Bijection between an infinite set and its union of a countably infinite set

Solution 1:

Take a countably infinite sequence from $A$ which includes $S\cap A$, denoted by $(a_n)_{n\geq 1}$. And denote also $S\cup \{a_n, n = 1,2,\cdots\} = \{b_n, n = 1,2,\cdots\}$, since the union of two countable sets are still countable.

Then one explicit bijection between $A$ and $A\cup S$ is the following $f$:

$f(x) = x$ if $x \not\in \{a_n, n = 1,2,\cdots\}$, $f(a_{k}) = b_k$

Clearly it's a surjection.

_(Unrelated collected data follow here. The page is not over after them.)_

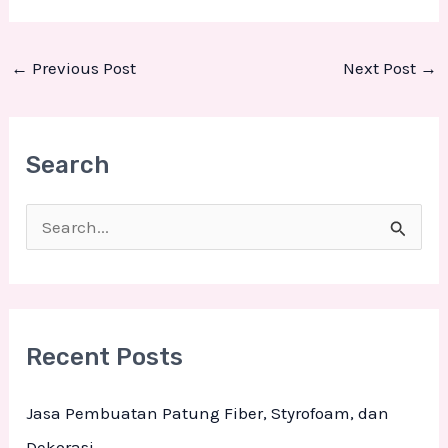
←
Previous Post
Next Post
→
Search
S
e
a
r
Recent Posts
c
h
Jasa Pembuatan Patung Fiber, Styrofoam, dan
f
Dekorasi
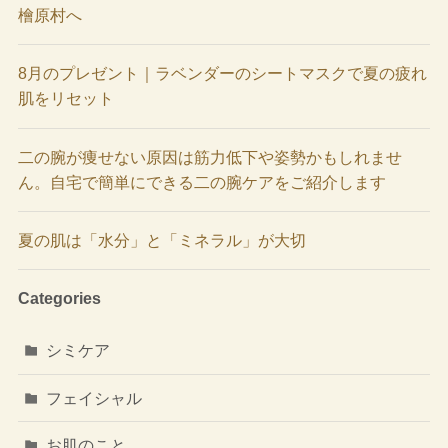
檜原村へ
8月のプレゼント｜ラベンダーのシートマスクで夏の疲れ
肌をリセット
二の腕が痩せない原因は筋力低下や姿勢かもしれませ
ん。自宅で簡単にできる二の腕ケアをご紹介します
夏の肌は「水分」と「ミネラル」が大切
Categories
シミケア
フェイシャル
お肌のこと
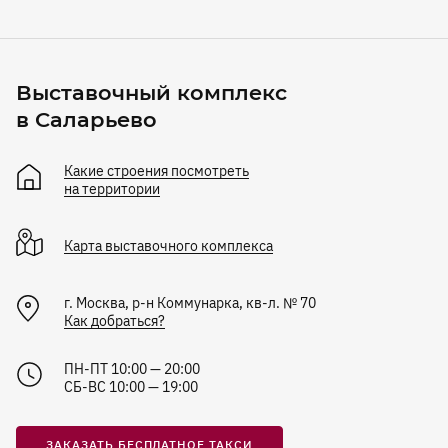
Выставочный комплекс
в Саларьево
Какие строения посмотреть
на территории
Карта
выставочного комплекса
г. Москва, р-н Коммунарка, кв-л. № 70
Как добраться?
ПН-ПТ 10:00 — 20:00
СБ-ВС 10:00 — 19:00
ЗАКАЗАТЬ БЕСПЛАТНОЕ ТАКСИ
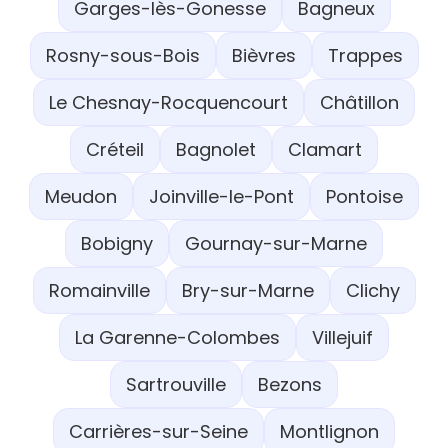
Garges-lès-Gonesse
Bagneux
Rosny-sous-Bois
Bièvres
Trappes
Le Chesnay-Rocquencourt
Châtillon
Créteil
Bagnolet
Clamart
Meudon
Joinville-le-Pont
Pontoise
Bobigny
Gournay-sur-Marne
Romainville
Bry-sur-Marne
Clichy
La Garenne-Colombes
Villejuif
Sartrouville
Bezons
Carrières-sur-Seine
Montlignon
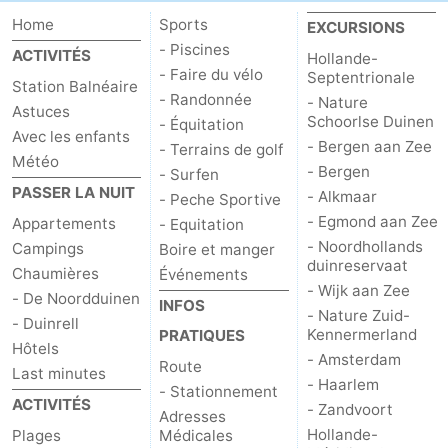
Home
Sports
EXCURSIONS
- Piscines
ACTIVITÉS
Hollande-
- Faire du vélo
Septentrionale
Station Balnéaire
- Randonnée
- Nature
Astuces
Schoorlse Duinen
- Équitation
Avec les enfants
- Bergen aan Zee
- Terrains de golf
Météo
- Bergen
- Surfen
PASSER LA NUIT
- Alkmaar
- Peche Sportive
- Egmond aan Zee
Appartements
- Equitation
- Noordhollands
Campings
Boire et manger
duinreservaat
Chaumières
Événements
- Wijk aan Zee
- De Noordduinen
INFOS
- Nature Zuid-
- Duinrell
Kennermerland
PRATIQUES
Hôtels
- Amsterdam
Route
Last minutes
- Haarlem
- Stationnement
ACTIVITÉS
- Zandvoort
Adresses
Hollande-
Plages
Médicales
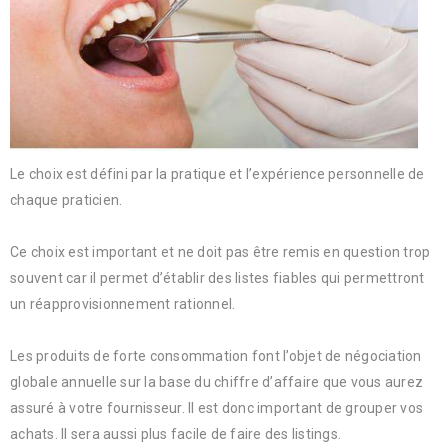
Le choix est défini par la pratique et l’expérience personnelle de
chaque praticien.
Ce choix est important et ne doit pas être remis en question trop
souvent car il permet d’établir des listes fiables qui permettront
un réapprovisionnement rationnel.
Les produits de forte consommation font l’objet de négociation
globale annuelle sur la base du chiffre d’affaire que vous aurez
assuré à votre fournisseur. Il est donc important de grouper vos
achats. Il sera aussi plus facile de faire des listings.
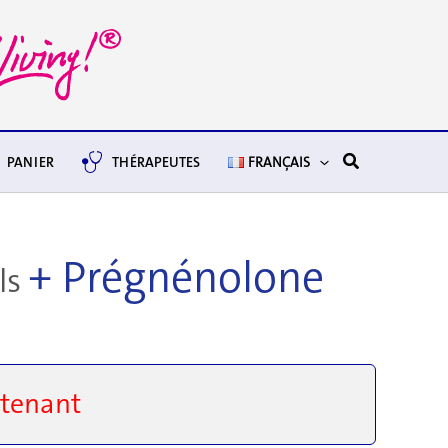
Rechercher
PANIER
THÉRAPEUTES
FRANÇAIS
+ Prégnénolone
ls
tenant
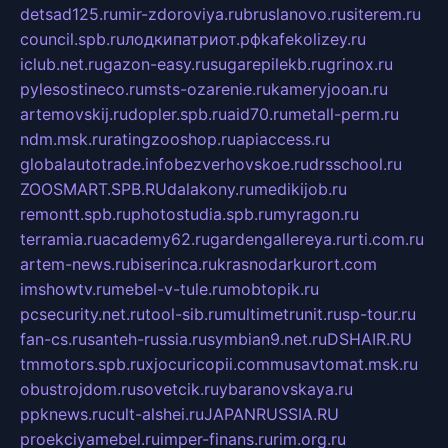
detsad125.ru
mir-zdoroviya.ru
bruslanovo.ru
siterem.ru
council.spb.ru
лодкипатриот.рф
kafekolizey.ru
iclub.net.ru
gazon-easy.ru
sugarepilekb.ru
grinox.ru
pylesostineco.ru
msts-ozarenie.ru
kameryjooan.ru
artemovskij.ru
dopler.spb.ru
aid70.ru
metall-perm.ru
ndm.msk.ru
ratingzooshop.ru
apiaccess.ru
globalautotrade.info
bezverhovskoe.ru
drsschool.ru
ZOOSMART.SPB.RU
dalakony.ru
medikijob.ru
remontt.spb.ru
photostudia.spb.ru
myragon.ru
terramia.ru
academy62.ru
gardengallereya.ru
rti.com.ru
artem-news.ru
biserinca.ru
krasnodarkurort.com
imshowtv.ru
mebel-v-tule.ru
mobtopik.ru
pcsecurity.net.ru
tool-sib.ru
multimetrunit.ru
sp-tour.ru
fan-cs.ru
santeh-russia.ru
symbian9.net.ru
DSHAIR.RU
tmmotors.spb.ru
xjocuricopii.com
musavtomat.msk.ru
obustrojdom.ru
sovetcik.ru
ybaranovskaya.ru
ppknews.ru
cult-alshei.ru
JAPANRUSSIA.RU
proekciyamebel.ru
imper-finans.ru
rim.org.ru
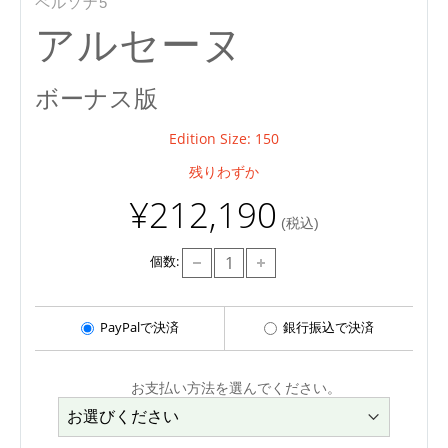
ペルソナ5
アルセーヌ
ボーナス版
Edition Size: 150
残りわずか
¥212,190
(税込)
個数:
PayPalで決済
銀行振込で決済
お支払い方法を選んでください。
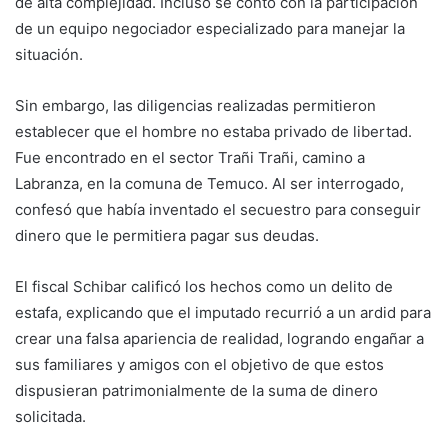
de alta complejidad. Incluso se contó con la participación
de un equipo negociador especializado para manejar la
situación.
Sin embargo, las diligencias realizadas permitieron
establecer que el hombre no estaba privado de libertad.
Fue encontrado en el sector Trañi Trañi, camino a
Labranza, en la comuna de Temuco. Al ser interrogado,
confesó que había inventado el secuestro para conseguir
dinero que le permitiera pagar sus deudas.
El fiscal Schibar calificó los hechos como un delito de
estafa, explicando que el imputado recurrió a un ardid para
crear una falsa apariencia de realidad, logrando engañar a
sus familiares y amigos con el objetivo de que estos
dispusieran patrimonialmente de la suma de dinero
solicitada.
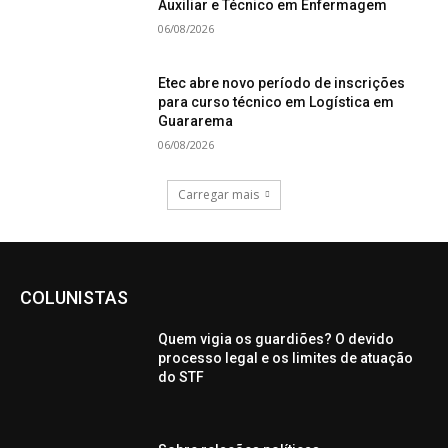
Auxiliar e Técnico em Enfermagem
06/08/2026
Etec abre novo período de inscrições
para curso técnico em Logística em
Guararema
06/08/2026
Carregar mais
COLUNISTAS
Quem vigia os guardiões? O devido
processo legal e os limites de atuação
do STF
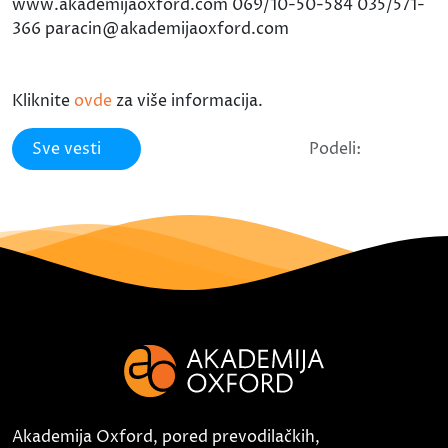
www.akademijaoxford.com 069/10-50-584 035/571-
366 paracin@akademijaoxford.com
Kliknite
ovde
za više informacija.
Sve vesti
Podeli:
Akademija Oxford, pored prevodilačkih,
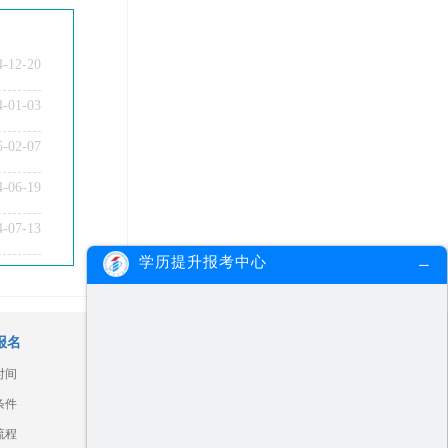
4-12-20
4-01-03
5-02-07
4-06-19
4-07-13
学历提升报考中心
报名
广东各市信息查询
时间
汕头
湛江
江门
河源
条件
揭阳
汕尾
肇庆
深圳
流程
潮州
珠海
韶关
阳江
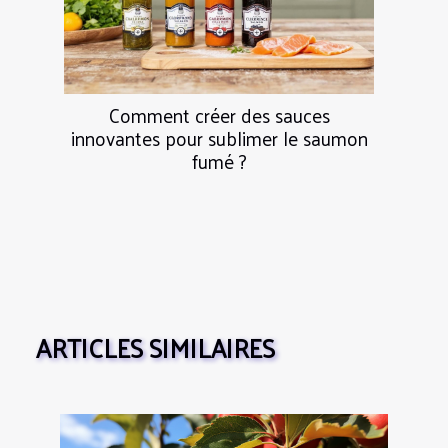
Comment créer des sauces
innovantes pour sublimer le saumon
fumé ?
ARTICLES SIMILAIRES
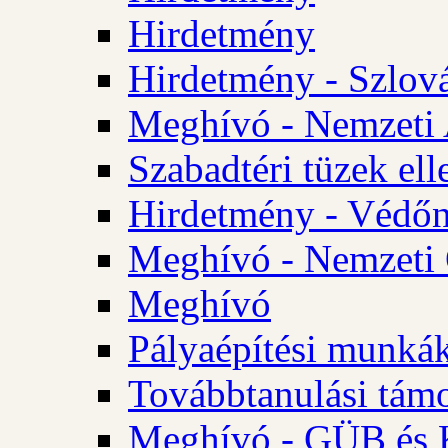
Hirdetmény
Hirdetmény - Szlo
Meghívó - Nemzeti 
Szabadtéri tüzek ell
Hirdetmény - Védőn
Meghívó - Nemzeti 
Meghívó
Pályaépítési munká
Továbbtanulási tám
Meghívó - GÜB és K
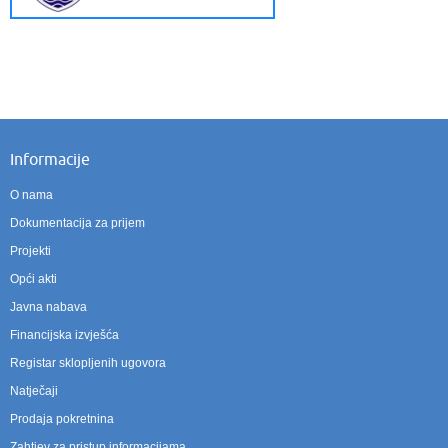
Informacije
O nama
Dokumentacija za prijem
Projekti
Opći akti
Javna nabava
Financijska izvješća
Registar sklopljenih ugovora
Natječaji
Prodaja pokretnina
Zahtjev za pristup informacijama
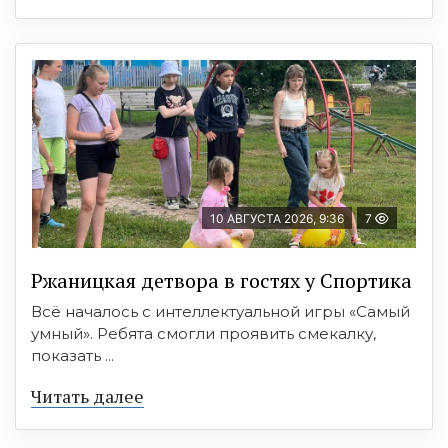
10 АВГУСТА 2026, 9:36
7
Ржаницкая детвора в гостях у Спортика
Всё началось с интеллектуальной игры «Самый
умный». Ребята смогли проявить смекалку,
показать ...
Читать далее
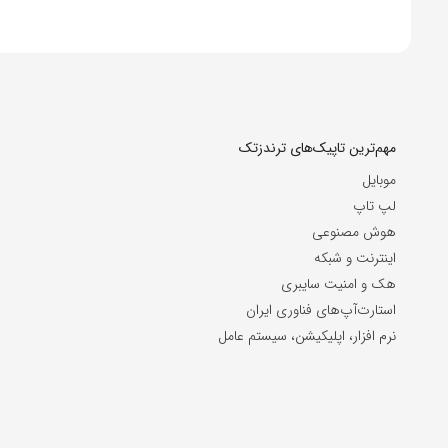
مهم‌ترین تاپیک‌های ترندزتک
موبایل
لپ تاپ
هوش مصنوعی
اینترنت و شبکه
هک و امنیت سایبری
استارت‌آپ‌های فناوری ایران
نرم افزار، اپلیکیشن، سیستم عامل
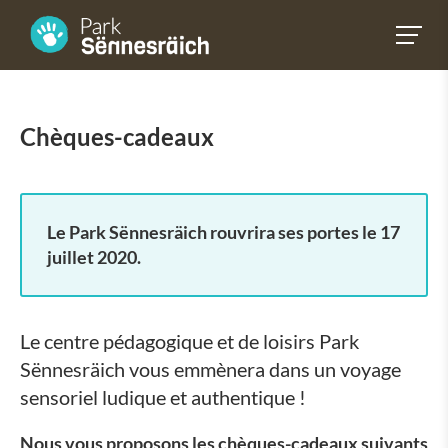
Chèques-cadeaux
Le Park Sënnesräich rouvrira ses portes le 17
juillet 2020.
Le centre pédagogique et de loisirs Park
Sënnesräich vous emmènera dans un voyage
sensoriel ludique et authentique !
Nous vous proposons les chèques-cadeaux suivants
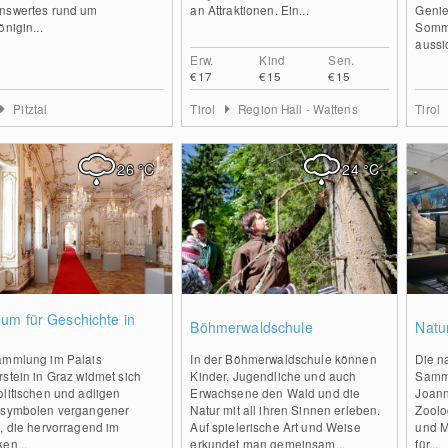
nswertes rund um
an Attraktionen. Ein...
Genie
önigin...
Somme
aussi
Erw.
Kind
Sen.
€17
€15
€15
Pitztal
Tirol
Region Hall - Wattens
Tirol
26
°C
24
°C
0
0
um für Geschichte in
Böhmerwaldschule
Natu
ammlung im Palais
In der Böhmerwaldschule können
Die n
stein in Graz widmet sich
Kinder, Jugendliche und auch
Samm
litischen und adligen
Erwachsene den Wald und die
Joann
ssymbolen vergangener
Natur mit all ihren Sinnen erleben.
Zoolo
, die hervorragend im
Auf spielerische Art und Weise
und M
en...
erkundet man gemeinsam...
für...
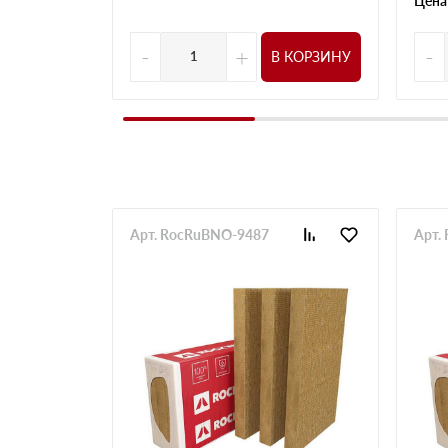
Цена
-
+
-
В КОРЗИНУ
Арт. RocRuBNO-9487
Арт.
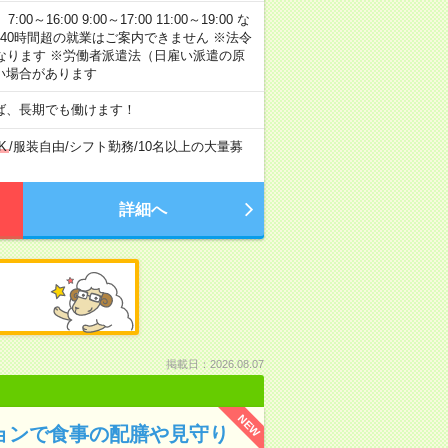
:00 9:00～17:00 11:00～19:00 な
40時間超の就業はご案内できません ※法令
なります ※労働者派遣法（日雇い派遣の原
い場合があります
ば、長期でも働けます！
K
/
服装自由
/
シフト勤務
/
10名以上の大量募
詳細へ
掲載日：2026.08.07
NEW
ションで食事の配膳や見守り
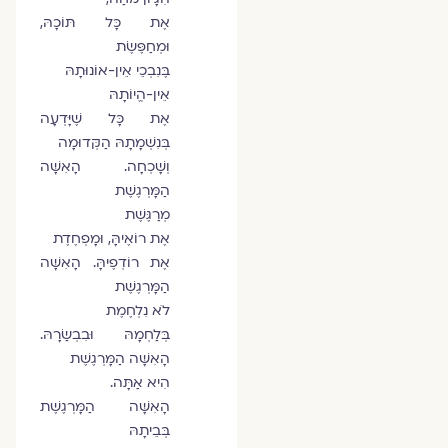
אֶת כָּל תּוֹכָהּ,
וּמְחַפֶּשֶׂת
בֶּנִבְכֵי אֵין-אוֹנוּתָהּ
אֵין-הֱיוֹתָהּ
אֶת כָּל שֶׁיָּדְעָה
בְּנִשְׁמָתָהּ הַקְּדוּמָה
וְשָׁכְחָה. הָאִשָּׁה
הַמָּרְגֶשֶׁת
מְרַגֶּשֶׁת
אֶת רוֹאֶיהָּ, וּמָפְחֶדֶת
אֶת רוֹדְפֶיהָּ. הָאִשָּׁה
הַמָּרְגֶשֶׁת
לֹא נִלְחֶמֶת
בְּלַחְמָהּ וּבִבְשַׂרָהּ.
הָאִשָּׁה הַמָּרְגֶשֶׁת
הִיא אַתָּה.
הָאִשָּׁה הַמָּרְגֶשֶׁת
בְּבֵיתָהּ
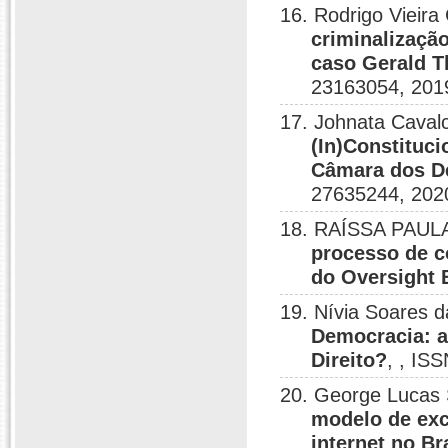
16. Rodrigo Vie
criminalização
caso Gerald T
23163054, 201
17. Johnata Caval
(In)Constituc
Câmara dos De
27635244, 202
18. RAÍSSA PAULA
processo de c
do Oversight 
19. Nívia Soares d
Democracia: a
Direito?
, , IS
20. George Lucas 
modelo de exc
internet no Br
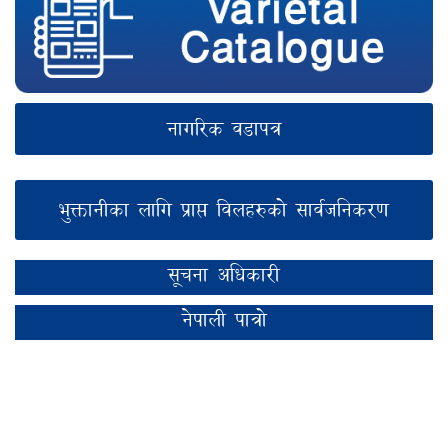
नागरिक वडापत्र
भुक्तानीका लागि प्राप्त विलहरुको सार्वजनिकरण
सूचना अधिकारी
नेपाली पात्रो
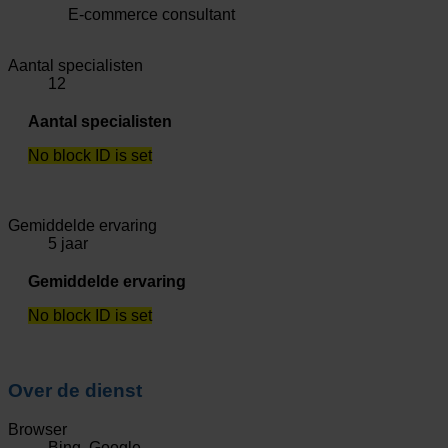
E-commerce consultant
Aantal specialisten
12
Aantal specialisten
No block ID is set
Gemiddelde ervaring
5 jaar
Gemiddelde ervaring
No block ID is set
Over de dienst
Browser
Bing, Google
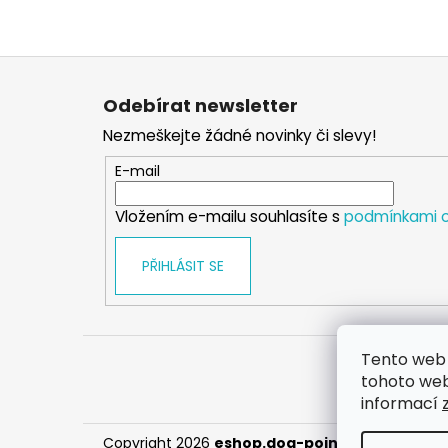
Z
á
Odebírat newsletter
p
Nezmeškejte žádné novinky či slevy!
a
t
E-mail
í
Vložením e-mailu souhlasíte s
podmínkami o
PŘIHLÁSIT SE
Tento web 
tohoto webu
informací
Copyright 2026
eshop.dog-point
. Všechna prá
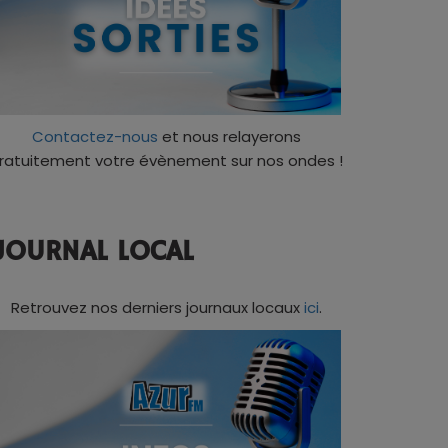
Contactez-nous
et nous relayerons
ratuitement votre évènement sur nos ondes !
JOURNAL LOCAL
Retrouvez nos derniers journaux locaux
ici
.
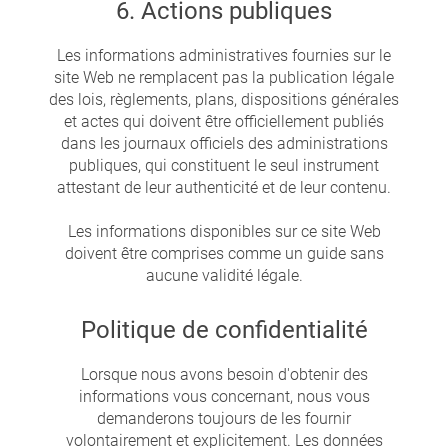
6. Actions publiques
Les informations administratives fournies sur le
site Web ne remplacent pas la publication légale
des lois, règlements, plans, dispositions générales
et actes qui doivent être officiellement publiés
dans les journaux officiels des administrations
publiques, qui constituent le seul instrument
attestant de leur authenticité et de leur contenu.
Les informations disponibles sur ce site Web
doivent être comprises comme un guide sans
aucune validité légale.
Politique de confidentialité
Lorsque nous avons besoin d'obtenir des
informations vous concernant, nous vous
demanderons toujours de les fournir
volontairement et explicitement. Les données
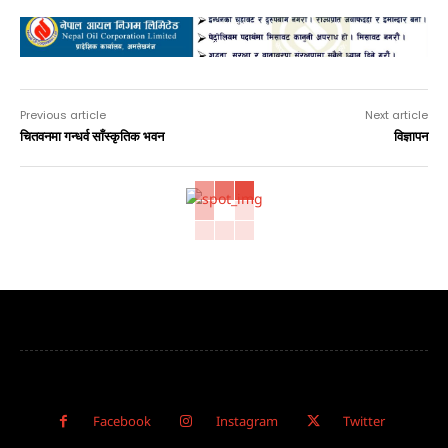
Advertisement
Previous article
Next article
चितवनमा गन्धर्व साँस्कृतिक भवन
विज्ञापन
Facebook
Instagram
Twitter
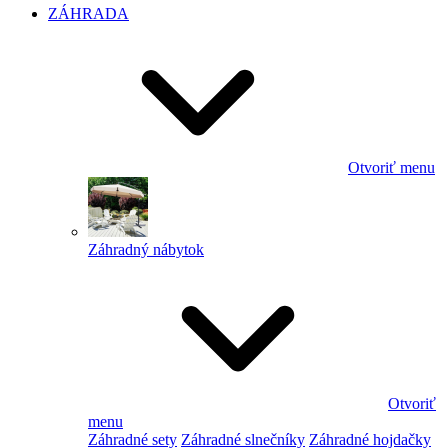
ZÁHRADA
Otvoriť menu
Záhradný nábytok
Otvoriť
menu
Záhradné sety
Záhradné slnečníky
Záhradné hojdačky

The fact that it's an injection is implied by the way we pick $(a_n)_{n\geq 1}$.

There can't be a bijection between $\mathbb{N}$ and $\mathbb{N}\cup \mathbb{R}$

Solution 2:

Let $S=\{s_n\}_{n\in\mathbb N}$. As $A$ is infinite, then it has an infinite countable subset $\{a_n\}_{n\in\mathbb N}$.

Define now the following bejection $f:A\to A\cup S$:

$$ f(x)=\left\{\begin{array}{llll} x & \text{if} & x\in A\smallsetminus \{a_n\}_{n\in\mathbb N},\\ a_{n} & \text{if} & x=a_{2n-1},\\ s_{n} & \text{if} & x=a_{2n}. \end{array} \right. $$

There is no bijection between $\mathbb N$ and $\mathbb R\cup\mathbb N$, as there is no bijection between $\mathbb N$ and $(0,1)$. This is done using a standard (Cantor's) diagonal argument.